3. Abuse of rights in the Digital Omnibus proposal
The rules on abuse of rights are currently under discussion in the context of the proposed Digital Omnibus package,Footnote 37 which seeks to simplify and clarify digital rules and specifically addresses the abuse of the right of access under the GDPR. The proposed revision of Article 12(5) GDPRFootnote 38 involves two key changes. For one, it adds as an example of manifestly unfounded or excessive requests that a data subject abuses their rights “for purposes other than the protection of their data”. This is somewhat circular. While FT and Brillen Rottler treat excessiveness as an expression of abuse of rights, the proposed version frames an abuse as an example of excessiveness. More fundamentally, grounding the assessment only in the data subject’s motive for exercising the right cannot, in light of the remarks above, be reconciled with existing case law, and effectively adds a motive condition into the right of access.
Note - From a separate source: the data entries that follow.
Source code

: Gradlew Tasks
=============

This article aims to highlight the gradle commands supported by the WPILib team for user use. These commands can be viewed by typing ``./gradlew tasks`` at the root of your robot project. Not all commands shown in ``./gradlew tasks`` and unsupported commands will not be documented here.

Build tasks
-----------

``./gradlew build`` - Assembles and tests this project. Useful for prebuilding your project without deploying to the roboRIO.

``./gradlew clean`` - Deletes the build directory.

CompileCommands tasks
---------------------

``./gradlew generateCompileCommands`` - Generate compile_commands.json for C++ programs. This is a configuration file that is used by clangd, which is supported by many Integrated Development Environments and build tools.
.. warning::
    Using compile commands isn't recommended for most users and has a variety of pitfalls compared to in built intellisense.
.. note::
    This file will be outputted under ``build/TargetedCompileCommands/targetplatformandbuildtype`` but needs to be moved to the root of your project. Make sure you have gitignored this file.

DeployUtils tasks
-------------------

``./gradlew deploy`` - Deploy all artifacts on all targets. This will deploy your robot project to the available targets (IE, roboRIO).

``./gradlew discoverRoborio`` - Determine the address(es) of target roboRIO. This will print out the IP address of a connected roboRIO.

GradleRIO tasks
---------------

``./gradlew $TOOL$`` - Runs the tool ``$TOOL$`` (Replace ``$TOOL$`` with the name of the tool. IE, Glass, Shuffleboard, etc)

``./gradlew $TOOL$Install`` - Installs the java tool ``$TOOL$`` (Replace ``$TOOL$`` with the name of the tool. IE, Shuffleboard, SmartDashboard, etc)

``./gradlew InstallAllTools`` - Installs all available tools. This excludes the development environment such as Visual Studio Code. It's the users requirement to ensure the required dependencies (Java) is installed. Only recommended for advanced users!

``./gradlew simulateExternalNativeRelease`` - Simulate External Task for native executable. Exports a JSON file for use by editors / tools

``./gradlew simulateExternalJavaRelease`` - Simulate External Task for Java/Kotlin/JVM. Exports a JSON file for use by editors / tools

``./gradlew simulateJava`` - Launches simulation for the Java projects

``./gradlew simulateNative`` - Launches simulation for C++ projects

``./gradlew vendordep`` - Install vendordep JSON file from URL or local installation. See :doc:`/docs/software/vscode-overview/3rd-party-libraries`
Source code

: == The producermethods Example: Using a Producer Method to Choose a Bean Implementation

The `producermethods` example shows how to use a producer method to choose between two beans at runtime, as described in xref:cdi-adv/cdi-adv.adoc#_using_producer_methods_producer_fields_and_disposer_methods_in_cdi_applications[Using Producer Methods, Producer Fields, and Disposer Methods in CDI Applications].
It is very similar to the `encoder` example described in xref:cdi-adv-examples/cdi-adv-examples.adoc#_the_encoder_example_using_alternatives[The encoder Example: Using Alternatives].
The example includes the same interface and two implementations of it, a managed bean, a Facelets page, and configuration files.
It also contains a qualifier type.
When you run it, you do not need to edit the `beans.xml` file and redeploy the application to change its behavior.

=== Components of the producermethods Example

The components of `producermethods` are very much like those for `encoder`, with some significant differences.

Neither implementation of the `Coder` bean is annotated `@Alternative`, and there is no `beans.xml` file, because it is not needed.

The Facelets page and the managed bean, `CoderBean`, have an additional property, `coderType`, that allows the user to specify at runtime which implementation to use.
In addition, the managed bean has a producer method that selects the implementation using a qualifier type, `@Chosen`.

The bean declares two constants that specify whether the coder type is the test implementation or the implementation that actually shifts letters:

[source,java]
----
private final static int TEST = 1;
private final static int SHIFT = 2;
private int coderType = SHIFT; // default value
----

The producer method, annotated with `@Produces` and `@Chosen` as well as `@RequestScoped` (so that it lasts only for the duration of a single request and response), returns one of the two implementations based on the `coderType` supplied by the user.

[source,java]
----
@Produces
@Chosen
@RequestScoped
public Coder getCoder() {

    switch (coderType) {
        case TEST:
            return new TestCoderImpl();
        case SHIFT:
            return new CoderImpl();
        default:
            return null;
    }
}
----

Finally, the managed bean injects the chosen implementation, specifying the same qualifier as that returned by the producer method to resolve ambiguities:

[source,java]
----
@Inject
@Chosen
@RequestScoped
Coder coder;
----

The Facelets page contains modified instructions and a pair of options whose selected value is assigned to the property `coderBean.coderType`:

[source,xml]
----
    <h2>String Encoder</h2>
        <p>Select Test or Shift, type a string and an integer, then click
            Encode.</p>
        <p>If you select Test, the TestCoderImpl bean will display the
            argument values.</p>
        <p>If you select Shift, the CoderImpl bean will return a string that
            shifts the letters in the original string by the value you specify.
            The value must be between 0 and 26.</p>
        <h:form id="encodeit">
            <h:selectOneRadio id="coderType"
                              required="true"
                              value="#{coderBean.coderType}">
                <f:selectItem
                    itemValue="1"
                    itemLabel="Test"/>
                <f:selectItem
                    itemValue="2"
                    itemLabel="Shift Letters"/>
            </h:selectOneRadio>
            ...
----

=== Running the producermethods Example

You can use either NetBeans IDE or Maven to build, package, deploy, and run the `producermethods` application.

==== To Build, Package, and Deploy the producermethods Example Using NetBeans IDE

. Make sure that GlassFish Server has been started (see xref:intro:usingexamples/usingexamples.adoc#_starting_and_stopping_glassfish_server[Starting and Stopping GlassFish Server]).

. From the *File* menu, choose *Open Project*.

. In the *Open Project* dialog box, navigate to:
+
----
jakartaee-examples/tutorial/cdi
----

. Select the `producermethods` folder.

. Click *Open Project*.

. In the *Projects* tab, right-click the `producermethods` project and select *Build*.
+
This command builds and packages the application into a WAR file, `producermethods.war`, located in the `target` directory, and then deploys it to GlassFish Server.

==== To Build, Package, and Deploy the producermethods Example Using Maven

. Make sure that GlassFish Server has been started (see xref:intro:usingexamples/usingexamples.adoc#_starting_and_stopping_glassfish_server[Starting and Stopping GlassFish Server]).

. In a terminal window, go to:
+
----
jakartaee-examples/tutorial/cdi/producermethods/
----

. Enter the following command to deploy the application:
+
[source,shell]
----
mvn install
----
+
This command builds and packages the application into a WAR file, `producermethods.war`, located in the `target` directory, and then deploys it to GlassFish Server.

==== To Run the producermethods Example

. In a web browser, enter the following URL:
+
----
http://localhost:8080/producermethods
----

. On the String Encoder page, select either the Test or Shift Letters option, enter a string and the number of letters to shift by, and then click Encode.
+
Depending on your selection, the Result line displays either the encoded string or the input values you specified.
It is also unclear what qualifies as data protection purposes, given that in practice access requests typically serve an ancillary function in support of legal disputes in other contexts.Footnote 39 The amendment thus appears to go beyond the current interpretation, though this does not seem to be the purpose of the revision.Footnote 40
The second change would lower the burden of proof for controllers. Whereas Article 12(5) GDPR requires demonstrating the “excessive character of a request,” the proposed version would require only “reasonable grounds to believe” that the request is excessive. This adjustment is intended to reflect the difficulty that the possibly abusive conduct of a data subject lies primarily outside the controllers’ sphere of influence.Footnote 41 Together with the very broad framing of an abuse, this risks undermining the exceptional character of the provision in practice,Footnote 42 which is problematic given the already rather limited level of compliance with the access right.Footnote 43
V. Conclusion
This judgment does not introduce any far-reaching changes, but its contribution lies in extending earlier guidance on abuse of rights both within and beyond the data protection context. Despite the difficulties that the suggested two-part test gives rise to, the Court still provides additional clarity on the abusiveness of access requests as well as on the application of Article 82(1) GDPR to refusals to provide access. This strengthens the position of controllers in defending against abusive practices by data subjects and illustrates the special character of abuse of rights as a general principle that serves to limit, rather than protect, the exercise of rights.Footnote 44 The judgment does not, however, weaken the level of protection of data subjects. Rather, it delineates how the principle applies in the exceptional cases where the conditions of the compensation right under the GDPR are artificially created. The Digital Omnibus proposal, by contrast, risks unsettling this balance by broadening the provision and resting the finding of abuse on the data subject’s motivation, a criterion that raises concerns having regard to the case law and practical enforcement.
Competing interests
The author has no competing interests to declare.